**WHAT YOU SHOULD DO**
Your task is to repeat the listing exactly.

**DATA**
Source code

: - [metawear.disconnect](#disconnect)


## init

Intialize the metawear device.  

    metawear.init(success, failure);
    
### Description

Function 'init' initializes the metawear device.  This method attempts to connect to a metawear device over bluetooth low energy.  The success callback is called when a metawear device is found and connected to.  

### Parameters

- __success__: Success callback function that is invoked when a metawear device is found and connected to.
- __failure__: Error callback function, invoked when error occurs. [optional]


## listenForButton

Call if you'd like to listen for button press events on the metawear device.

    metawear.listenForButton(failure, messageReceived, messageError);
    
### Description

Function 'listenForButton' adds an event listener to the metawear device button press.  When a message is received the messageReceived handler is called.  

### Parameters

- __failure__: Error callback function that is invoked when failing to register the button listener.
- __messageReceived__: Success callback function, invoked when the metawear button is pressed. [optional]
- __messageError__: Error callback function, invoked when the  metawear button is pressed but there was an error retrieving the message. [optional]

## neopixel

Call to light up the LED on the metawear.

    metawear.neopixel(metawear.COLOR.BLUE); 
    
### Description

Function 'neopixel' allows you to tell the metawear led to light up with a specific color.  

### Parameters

**RESULT FOR THIS EXERCISE**
Source code

: - [metawear.disconnect](#disconnect)


## init

Intialize the metawear device.  

    metawear.init(success, failure);
    
### Description

Function 'init' initializes the metawear device.  This method attempts to connect to a metawear device over bluetooth low energy.  The success callback is called when a metawear device is found and connected to.  

### Parameters

- __success__: Success callback function that is invoked when a metawear device is found and connected to.
- __failure__: Error callback function, invoked when error occurs. [optional]


## listenForButton

Call if you'd like to listen for button press events on the metawear device.

    metawear.listenForButton(failure, messageReceived, messageError);
    
### Description

Function 'listenForButton' adds an event listener to the metawear device button press.  When a message is received the messageReceived handler is called.  

### Parameters

- __failure__: Error callback function that is invoked when failing to register the button listener.
- __messageReceived__: Success callback function, invoked when the metawear button is pressed. [optional]
- __messageError__: Error callback function, invoked when the  metawear button is pressed but there was an error retrieving the message. [optional]

## neopixel

Call to light up the LED on the metawear.

    metawear.neopixel(metawear.COLOR.BLUE); 
    
### Description

Function 'neopixel' allows you to tell the metawear led to light up with a specific color.  

### Parameters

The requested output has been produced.